ÊTRE ET NAÎTRE
Le chef de l’Etat n’est pas l’Etat. Il ne peut ni juger ni condamner, même s’il a le droit de faire grâce. De même, il ne peut faire aucune loi même s'il peut dire de quelle manière elles doivent être appliquées
Malraux avait commencé, son si retentissant discours à l’ouverture du premier Festival mondial des Arts nègres de 1966, par ces mots : «Nous voici donc dans l’Histoire». Je voudrais le paraphraser en disant ceci : Nous voici donc pris en otages ! Otages d’Abdoulaye Wade certes, mais bien plus encore de nous-mêmes ! Il ne faut pas s’y tromper, en effet, Abdoulaye Wade, c’est nous mais en ce que, quelque part, nous avons de moins bon, sinon de pire.
Je ne connais aucun Sénégalais qui, d’une manière ou d’une autre ou un jour de sa vie ou un autre, n’ait pas été tenté par lui, soit en le suivant, les yeux ouverts ou fermés, soit en le comprenant, tout bien considéré soit en lui tolérant tout ou partie de ce qu’il faisait en feignant de regarder ailleurs pour pouvoir dire qu’il ne savait pas, parce qu’il n’avait rien voulu voir. Moi-même, qui ai tant et tant écrit sur lui et je vais le redire ici, Dieu seul m’a permis de sortir sans trop de plaies et de bosses de la relation que j’ai eu à entretenir avec lui.
**********
CONSIGNE DE TRAVAIL: Recopiez intégralement l'extrait ci-dessus sur Abdoulaye Wade, sans y modifier un seul mot.

MATÉRIEL RECUEILLI:
**********
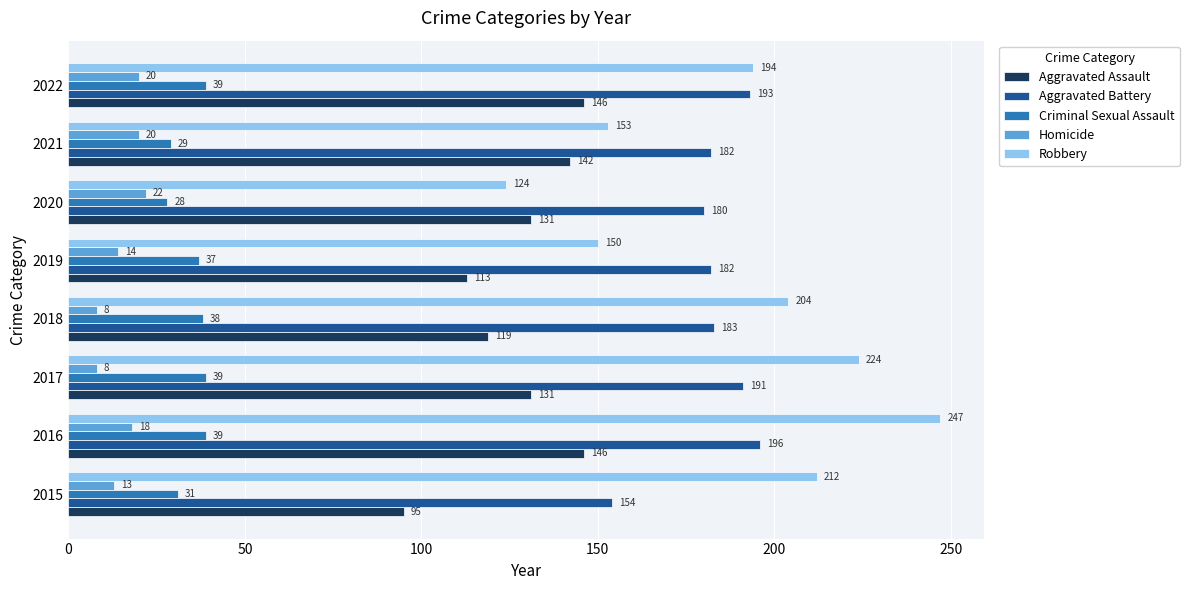

Where is Robbery nearest to the value 185?

2022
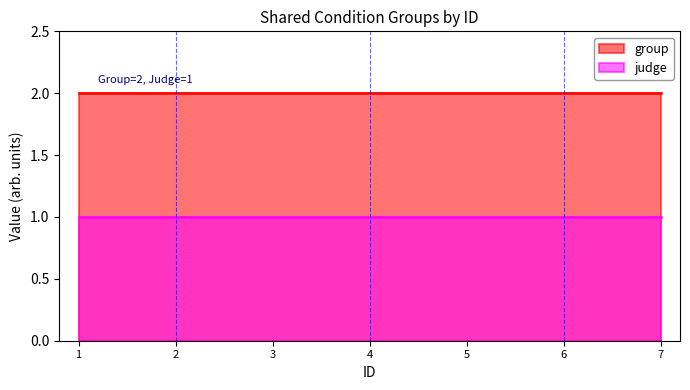

True or false: group and judge cross at least once.

False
**********
RÉPONSE ATTENDUE:
ÊTRE ET NAÎTRE
Le chef de l’Etat n’est pas l’Etat. Il ne peut ni juger ni condamner, même s’il a le droit de faire grâce. De même, il ne peut faire aucune loi même s'il peut dire de quelle manière elles doivent être appliquées
Malraux avait commencé, son si retentissant discours à l’ouverture du premier Festival mondial des Arts nègres de 1966, par ces mots : «Nous voici donc dans l’Histoire». Je voudrais le paraphraser en disant ceci : Nous voici donc pris en otages ! Otages d’Abdoulaye Wade certes, mais bien plus encore de nous-mêmes ! Il ne faut pas s’y tromper, en effet, Abdoulaye Wade, c’est nous mais en ce que, quelque part, nous avons de moins bon, sinon de pire.
Je ne connais aucun Sénégalais qui, d’une manière ou d’une autre ou un jour de sa vie ou un autre, n’ait pas été tenté par lui, soit en le suivant, les yeux ouverts ou fermés, soit en le comprenant, tout bien considéré soit en lui tolérant tout ou partie de ce qu’il faisait en feignant de regarder ailleurs pour pouvoir dire qu’il ne savait pas, parce qu’il n’avait rien voulu voir. Moi-même, qui ai tant et tant écrit sur lui et je vais le redire ici, Dieu seul m’a permis de sortir sans trop de plaies et de bosses de la relation que j’ai eu à entretenir avec lui.